After just a few minutes in the pool I realized what a liability I would be in the case of an emergency: if something were to happen to a niece or nephew I’m not sure I’d be much help. I was chastened. The main takeaway of that first session was not fear: it was the simple knowledge that I was bad at something.
However, in contrast to most other previous instances of ineptitude, I was not ashamed. I didn’t the time or the luxury to be. Far more important than whatever personal feelings I had was the desire, the need, to be better. It was judgment-free. It didn’t much matter if I sucked now, the far more pressing issue was simply improving. Note the difference between this mindset and functioning: where one tolerates momentum no matter the direction, the other requires a conviction and purpose towards improvement. Not mastery, but practice.
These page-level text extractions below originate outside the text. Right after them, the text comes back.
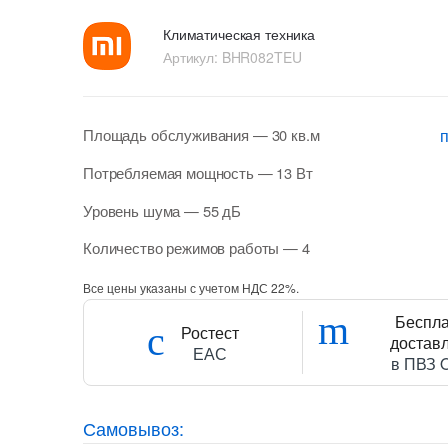
Климатическая техника
Артикул:
BHR082TEU
Площадь обслуживания
— 30 кв.м
Потребляемая мощность
— 13 Вт
Уровень шума
— 55 дБ
Количество режимов работы
— 4
Все цены указаны с учетом НДС 22%.
Беспл
Ростест
достав
ЕАС
в ПВЗ 
Самовывоз: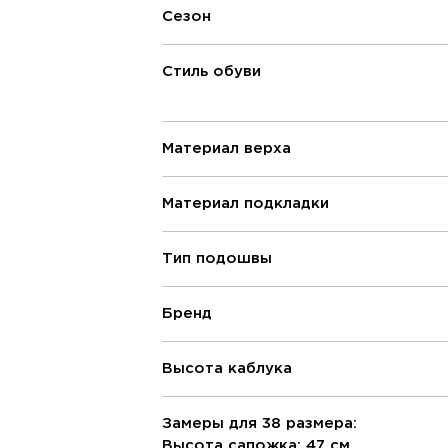
Сезон
Стиль обуви
Материал верха
Материал подкладки
Тип подошвы
Бренд
Высота каблука
Замеры для 38 размера:
Высота сапожка: 47 см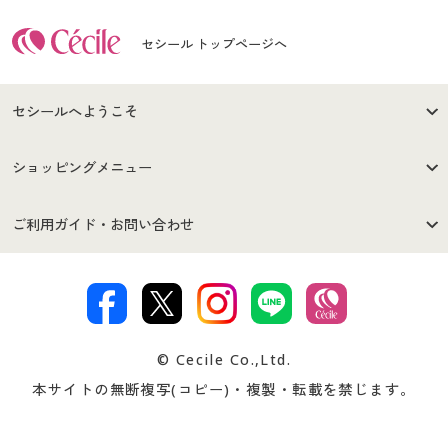
セシール トップページへ
セシールへようこそ
はじめての方へ
ご利用環境について
ショッピングメニュー
セシールご利用規約
プライバシーポリシー
商品カテゴリ
バーゲンセール
ご利用ガイド・お問い合わせ
特定商取引法に基づく表示
古物営業法に基づく表示
カタログ・チラシからのご注
デジタルカタログ
ご注文は
お届けは
文
著作権・商標について
会社案内
交換・返品は
お支払は
カタログ無料プレゼント
特集一覧
© Cecile Co.,Ltd.
会員登録・お客様情報変更に
お客様番号・パスワードをお
本サイトの無断複写(コピー)・複製・転載を禁じます。
プレゼント＆キャンペーン
サイトマップ
ついて
忘れの場合
サイズガイド
よくある質問とお問い合わせ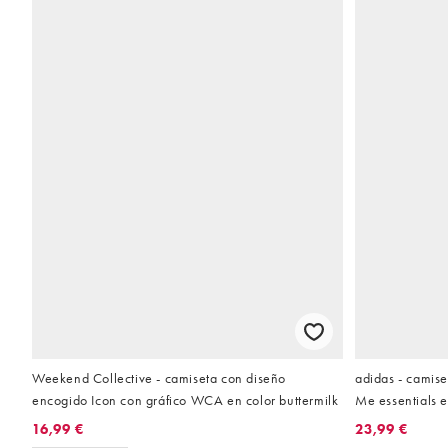
Weekend Collective - camiseta con diseño
adidas - camise
encogido Icon con gráfico WCA en color buttermilk
Me essentials 
16,99 €
23,99 €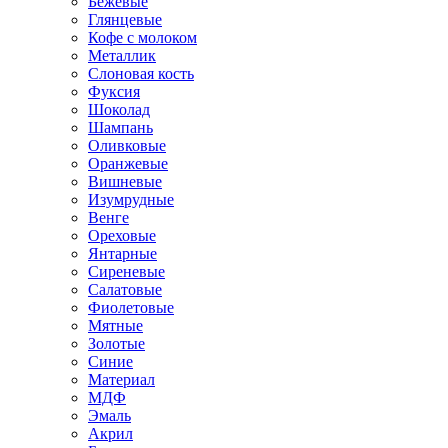
Бежевые
Глянцевые
Кофе с молоком
Металлик
Слоновая кость
Фуксия
Шоколад
Шампань
Оливковые
Оранжевые
Вишневые
Изумрудные
Венге
Ореховые
Янтарные
Сиреневые
Салатовые
Фиолетовые
Мятные
Золотые
Синие
Материал
МДФ
Эмаль
Акрил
It’s been genuinely revelatory to explore this distinction, between functioning and practicing. In my artistic life there’s been a big change from last winter to now. Last year I, rather unexpectedly, got accepted into a number of summer art markets and fairs, and my main concern was having enough work finished to furnish a 10’x10’ booth. I didn’t want my presentation to appear limited, under-thought, or too amateur-ish. So I entered production mode. I don’t want to say that my work wasn’t created with intention and care, but I focused each week on making at least 4 pieces. I’d work on them as one might batch bake bread. There were economies of scale. It was a thrilling time, a creatively vibrant time, but it necessarily involved dividing my thoughts and focus and energy. And again, to a certain degree, what mattered was not so much that each step I took was considered, but more that a step was taken. Art as function as art.
This year I’ve slowed down: swimming beget a change in mindset. The verb is practicing. The drag queen Raja says she likes to “luxuriate in the process” when she’s designing outfits (please please please watch the clip, it’s only 30 seconds. Yes I’m still sober.) Luxuriating is more glam, but it’s functionally a synonym of practicing. These days instead of functioning I sit and accept the process in front of me. I accept I’m bad at a lot of stuff and engaging in both the good and the bad might be a pain in the ass. I don’t like toxic positivity: sometimes the art I make sucks, or these blogs are impossible to write and make me feel like a goober, or the photos I post in Insta don’t look right. But that’s practice baby. The solution is not dive in further, work until it hurts or miraculously succeeds, slamming my head into the proverbial wall to assuage my Catholic Guilt that the fundamental problem is me or my lack of ability.
Now it’s take time, re-assess, re-focus. If the fact I made a bad piece is accounted for, a mere acknowledgment of my inadequacy heightens the desire to make something good, not just plug away.
Functioning is important. I don’t like AA, but the ‘one day at a time’ mantra is profound. I’m also not suddenly ‘cured’ because I’ve chilled my vibe: the version of Steven that can’t leave the house will, probably always, be nipping at my heels (see #9).
A 10/10 day is rare, and should be celebrated. A 1/10 is rare, and should be feared and warded against. But if I’m hoping to average around a 7, that necessitates the odd 3 or 4. I’ll repeat what I said a couple blogs ago: chill the fuck out a bit.